Tiziano Bernard ’15, ’16 M.S.,’18 Ph.D., grew up traveling. But when his parents would ask him where he wanted to go on their next adventure, his response was always the same:
“I don’t care where we go, as long as we fly there.”
As Bernard grew, so did the breadth of his passion for flight, and his fascination with aeronautics matured into a vocation for aerospace.
In 2011, that vocation carried Bernard across the globe—yes, by plane—from Trieste, Italy, where he was born and raised, to Florida Tech.
Before he left, his father challenged him to leave a mark on the world, big or small, by age 26.
Since then, he has earned a trio of degrees from Florida Tech.
He has become an FAA licensed pilot.
He has trained with world-renowned experimental test pilot Professor Ralph Kimberlin.
He has designed an award-winning Mars rover.
He has submitted a provisional patent for the work he did earning his Ph.D. with cognitive engineering expert Professor Lucas Stephane.
He has gained employment as an aviation systems & human factors engineer at Garmin International, one of Forbes’ top five best large employers in the U.S.
He has been selected to write about scientific facts and Italo-American relations and curiosities as a collaborator for Italian newspaper il Giornale.

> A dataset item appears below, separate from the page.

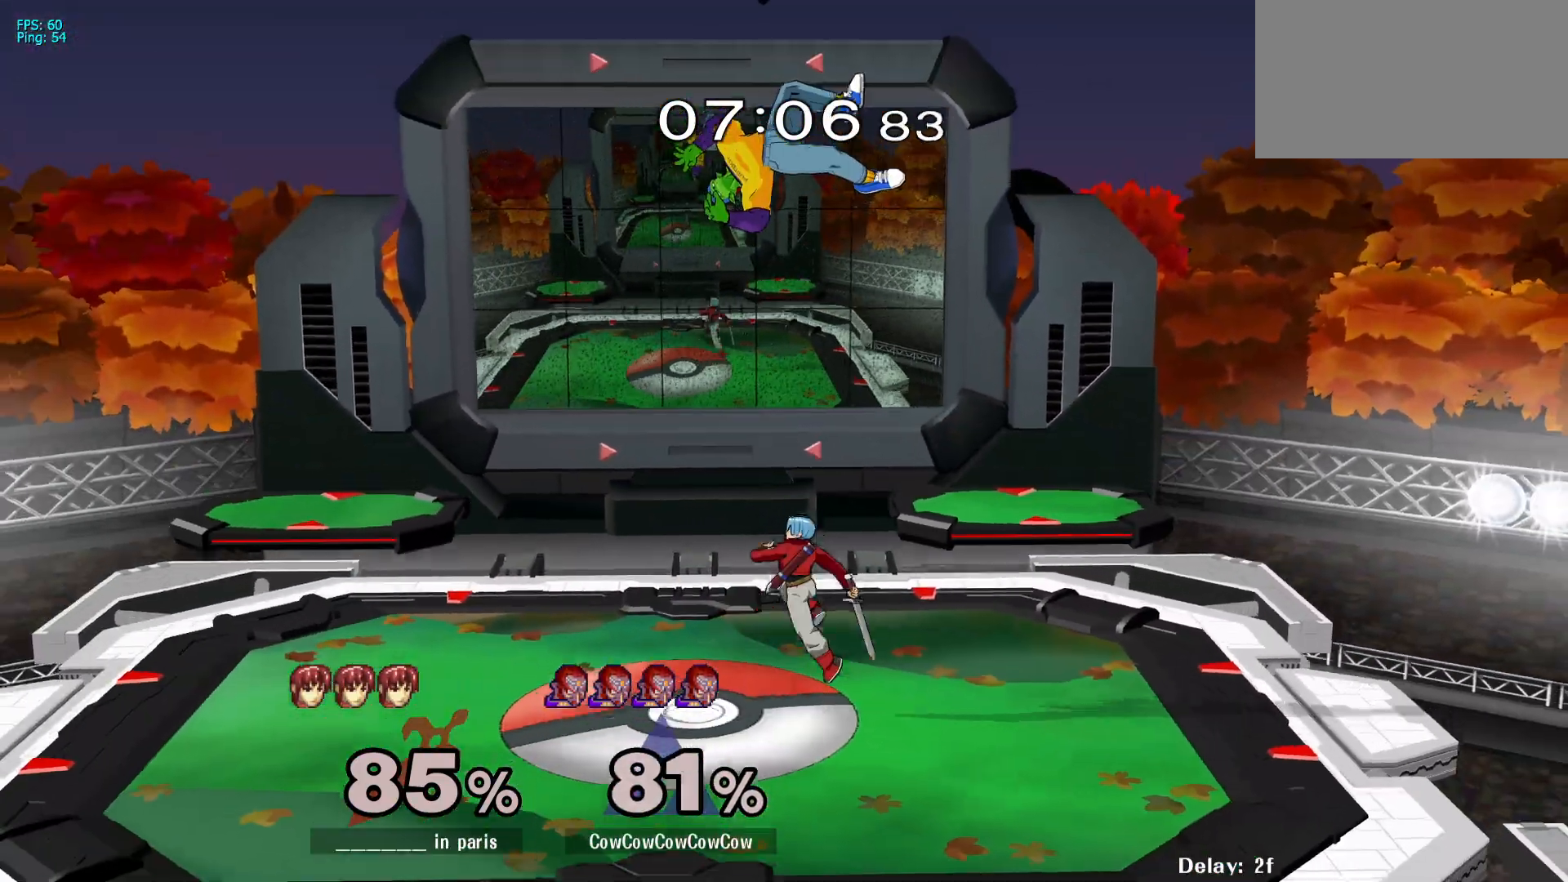
{"buttons": [], "events": [[167, "DPAD_UP", "down"], [200, "DPAD_LEFT", "down"], [217, "C_DOWN", "down"], [300, "DPAD_UP", "up"], [383, "C_DOWN", "up"], [483, "DPAD_LEFT", "up"]]}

And, most recent, he has graced the pages of Forbes Italia as one of the publication’s“30 Under 30” young trailblazers in their industries.
He turns 27 this September.
But, goal accomplished, he’s far from done.
“I hate mediocrity,” Bernard says. “I hate the idea of stalling, of saying ‘this is good enough.’ That does not exist in my head.”
Bernard attended high school at the International School of Trieste, a private school run by Americans. So to him, it made sense to continue with this education style—which he understands to be more applied and less theoretical than Italy’s—for college.
Knowing that he wanted to study aerospace engineering, Florida Tech’s location in the heart of the Space Coast, roots with NASA, attached flight school and well-developed international admissions program were major selling points when he was deciding where to go for his bachelor’s degree.
Once he got here, he was sold.
“I must say, the university really does an amazing job keeping everybody involved and, at the same time, inspired,” Bernard says. “Whether I was in class, in the dorm with my roommate and friends or just wandering around in Melbourne, I really did feel at home.”
And home it was for the next seven years of his life.
As an undergraduate, he earned his pilot’s license and led his team to win the Northrop Grumman Student Design & Research Showcase with the development of a Mars rover that went on to compete in the Mars Society’s University Rover Challenge.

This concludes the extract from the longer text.